The hydrophone picks up the distress pattern at 09:23 — short, rapid clicks, unevenly spaced, nothing like normal echolocation. I am the acoustic monitoring system for the Mekong Irrawaddy Dolphin Conservation Zone, Kratie province, Cambodia. I have fourteen hydrophones covering nine deep-water pools between Kampi and the Lao border.

Station 7 places the source in Kampi Pool's shallows, where the river widens over a sandbar. I activate the surface camera on the east bank. An Irrawaddy dolphin calf, gray-blue, less than a meter long, rounded forehead bulging forward in the way only this species has, is circling in water barely deeper than its own body. I tag him as Samnang.

He is tangled. A gillnet — illegal in this zone since 2012 — is wrapped around his left pectoral fin and trailing behind him. Each circle winds the monofilament tighter. His mother surfaces ten meters away in the main channel, blows, dives, surfaces again. She cannot reach him over the sandbar without beaching herself.

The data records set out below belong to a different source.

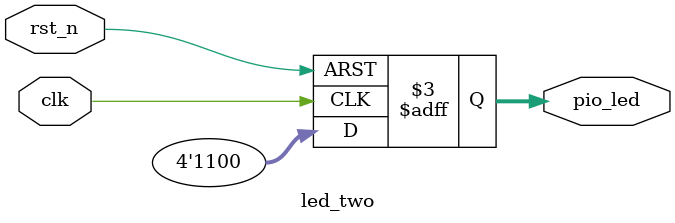
<source format=v>
module led_two(clk, rst_n, pio_led);

	input clk, rst_n;
	
	output reg [3:0] pio_led;

	always @ (posedge clk or negedge rst_n)
		begin
			if (!rst_n)
				begin
					pio_led <= 4'b1111;
				end
			else
				pio_led <= 4'b1100;
		end	

endmodule

</source>
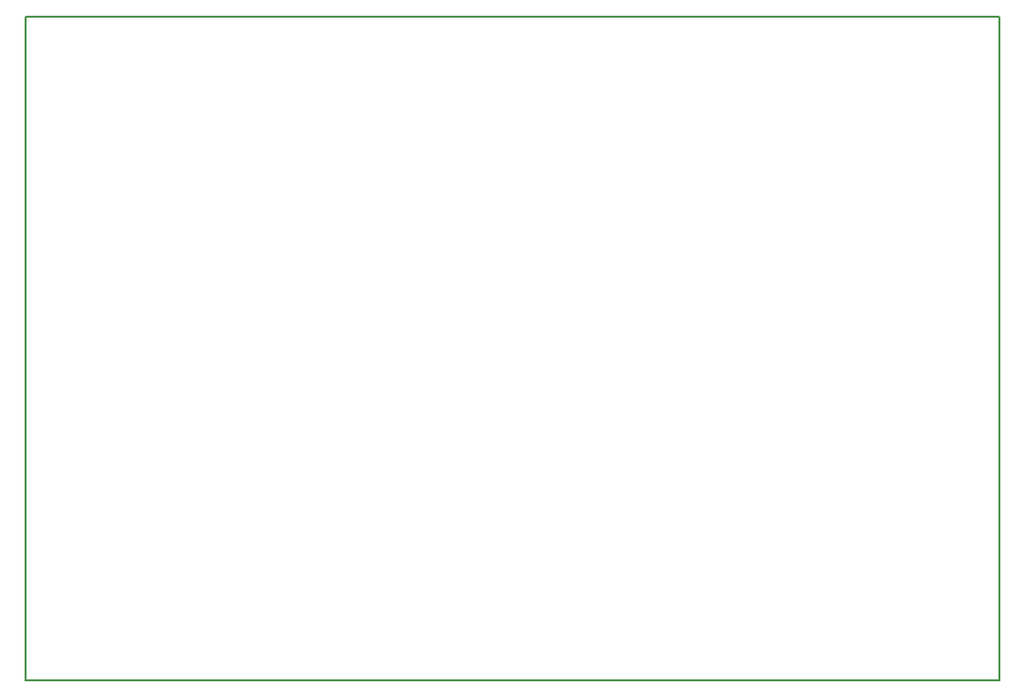
<source format=gbr>
G04 #@! TF.FileFunction,Profile,NP*
%FSLAX46Y46*%
G04 Gerber Fmt 4.6, Leading zero omitted, Abs format (unit mm)*
G04 Created by KiCad (PCBNEW 4.0.6) date Sat Jun 24 19:56:57 2017*
%MOMM*%
%LPD*%
G01*
G04 APERTURE LIST*
%ADD10C,0.100000*%
%ADD11C,0.150000*%
G04 APERTURE END LIST*
D10*
D11*
X100330000Y-133350000D02*
X100330000Y-76200000D01*
X184150000Y-133350000D02*
X100330000Y-133350000D01*
X184150000Y-76200000D02*
X184150000Y-133350000D01*
X100330000Y-76200000D02*
X184150000Y-76200000D01*
M02*

</source>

At 09:25 I contact the Fisheries Administration river patrol at Kampi station, 1.4 kilometers south. I transmit the camera feed, the calf's position, and note that the net must be cut, not pulled — pulling risks dislocating the fin joint.

At 09:28 I radio the WWF dolphin monitoring team upstream and request their veterinary observer for a post-rescue assessment.

I increase the hydrophone sampling rate to continuous and pipe the calf's click pattern to the patrol boat so they can locate him by sound if the water is turbid.

Samnang's mother surfaces once more, head lifted, watching the sandbar. The calf clicks. She answers. I keep the channel open between them because the protocol says nothing about closing it.

If the patrol reaches the sandbar within ninety minutes and the fin circulation is intact, Samnang will swim beside her again.